▸ Task list:
(1) In the review of "Beyond Belief," which earlier book does it say Arthur Janov wrote?
(2) From the paragraph of the review of "Beyond Belief" that begins "Beyond Belief begins with a lucid explanation," list every passage quoted as Janov's own words.
(3) Write out the part of the review of "Beyond Belief" that begins with the words containing "This thought-provoking and" and ends with "most deranged leaders.".

▸ Text segment:
== == ==
Review of "Beyond Belief"

This thought-provoking and important book shows how people are drawn toward dangerous beliefs.
“Belief can manifest itself in world-changing ways—and did, in some of history’s ugliest moments, from the rise of Adolf Hitler to the Jonestown mass suicide in 1979. Arthur Janov, a renowned psychologist who penned The Primal Scream, fearlessly tackles the subject of why and how strong believers willingly embrace even the most deranged leaders.
Beyond Belief begins with a lucid explanation of belief systems that, writes Janov, “are maps, something to help us navigate through life more effectively.” While belief systems are not presented as inherently bad, the author concentrates not just on why people adopt belief systems, but why “alienated individuals” in particular seek out “belief systems on the fringes.” The result is a book that is both illuminating and sobering. It explores, for example, how a strongly-held belief can lead radical Islamist jihadists to murder others in suicide acts. Janov writes, “I believe if people had more love in this life, they would not be so anxious to end it in favor of some imaginary existence.”
One of the most compelling aspects of Beyond Belief is the author’s liberal use of case studies, most of which are related in the first person by individuals whose lives were dramatically affected by their involvement in cults. These stories offer an exceptional perspective on the manner in which belief systems can take hold and shape one’s experiences. Joan’s tale, for instance, both engaging and disturbing, describes what it was like to join the Hare Krishnas. Even though she left the sect, observing that participants “are stunted in spiritual awareness,” Joan considers returning someday because “there’s a certain protection there.”
== == ==
▸ Data to examine:
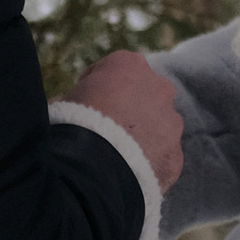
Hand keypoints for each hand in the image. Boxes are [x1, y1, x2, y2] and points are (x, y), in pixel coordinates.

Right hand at [62, 49, 185, 191]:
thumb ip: (78, 96)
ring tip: (118, 158)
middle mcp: (158, 87)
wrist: (94, 168)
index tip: (87, 103)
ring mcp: (172, 123)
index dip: (99, 88)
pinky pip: (161, 157)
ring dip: (143, 137)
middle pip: (144, 96)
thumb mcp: (64, 100)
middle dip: (129, 110)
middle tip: (107, 131)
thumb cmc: (73, 125)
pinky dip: (148, 164)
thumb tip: (73, 105)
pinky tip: (128, 175)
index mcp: (129, 65)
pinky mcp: (175, 155)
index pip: (116, 71)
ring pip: (158, 127)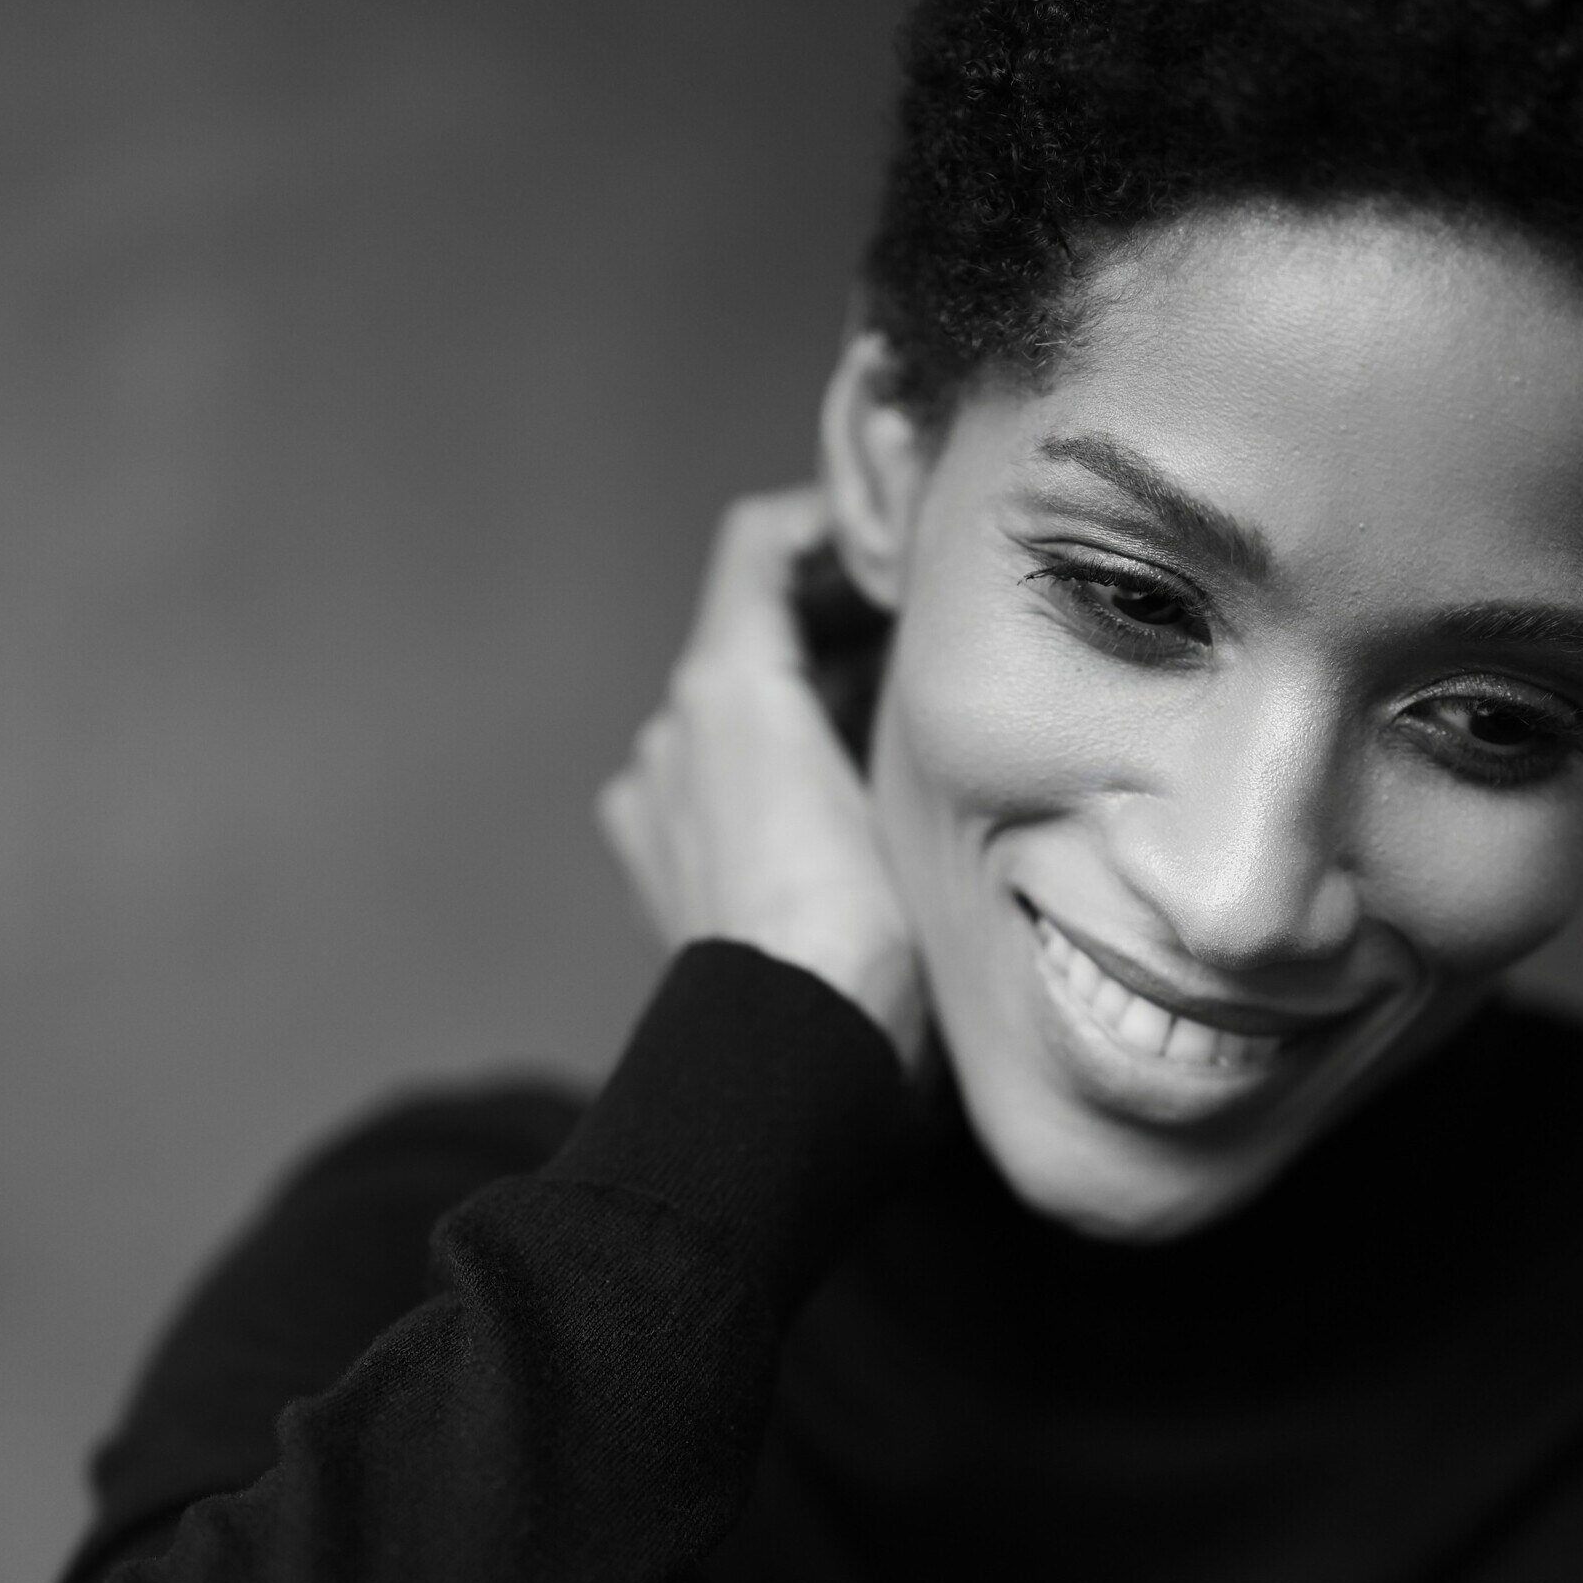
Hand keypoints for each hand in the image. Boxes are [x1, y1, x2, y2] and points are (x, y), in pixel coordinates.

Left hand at [597, 487, 924, 1067]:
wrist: (807, 1054)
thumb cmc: (861, 920)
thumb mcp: (893, 762)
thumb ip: (880, 661)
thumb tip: (899, 615)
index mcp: (716, 688)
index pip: (763, 547)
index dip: (834, 529)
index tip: (902, 545)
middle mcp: (667, 737)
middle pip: (753, 639)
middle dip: (835, 632)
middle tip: (927, 641)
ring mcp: (655, 812)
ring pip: (741, 721)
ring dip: (807, 712)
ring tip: (899, 736)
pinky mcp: (663, 879)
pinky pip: (720, 794)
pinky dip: (774, 782)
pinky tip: (845, 817)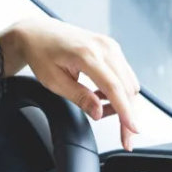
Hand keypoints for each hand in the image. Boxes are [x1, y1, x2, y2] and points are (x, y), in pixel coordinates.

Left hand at [0, 18, 140, 150]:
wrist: (38, 33)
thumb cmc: (42, 53)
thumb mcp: (54, 82)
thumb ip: (79, 98)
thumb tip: (99, 113)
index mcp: (87, 54)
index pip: (114, 87)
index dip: (125, 111)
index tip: (132, 128)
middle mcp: (103, 47)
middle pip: (127, 87)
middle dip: (128, 114)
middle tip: (124, 137)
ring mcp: (110, 46)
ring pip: (129, 83)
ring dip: (124, 103)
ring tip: (102, 111)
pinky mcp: (111, 49)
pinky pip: (124, 75)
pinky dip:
== == ==
▸ Answers to the tasks:
(1) The Primal Scream

(2)
- "are maps, something to help us navigate through life more effectively."
- "alienated individuals"
- "belief systems on the fringes."
- "I believe if people had more love in this life, they would not be so anxious to end it in favor of some imaginary existence."

(3)
This thought-provoking and important book shows how people are drawn toward dangerous beliefs.
“Belief can manifest itself in world-changing ways—and did, in some of history’s ugliest moments, from the rise of Adolf Hitler to the Jonestown mass suicide in 1979. Arthur Janov, a renowned psychologist who penned The Primal Scream, fearlessly tackles the subject of why and how strong believers willingly embrace even the most deranged leaders.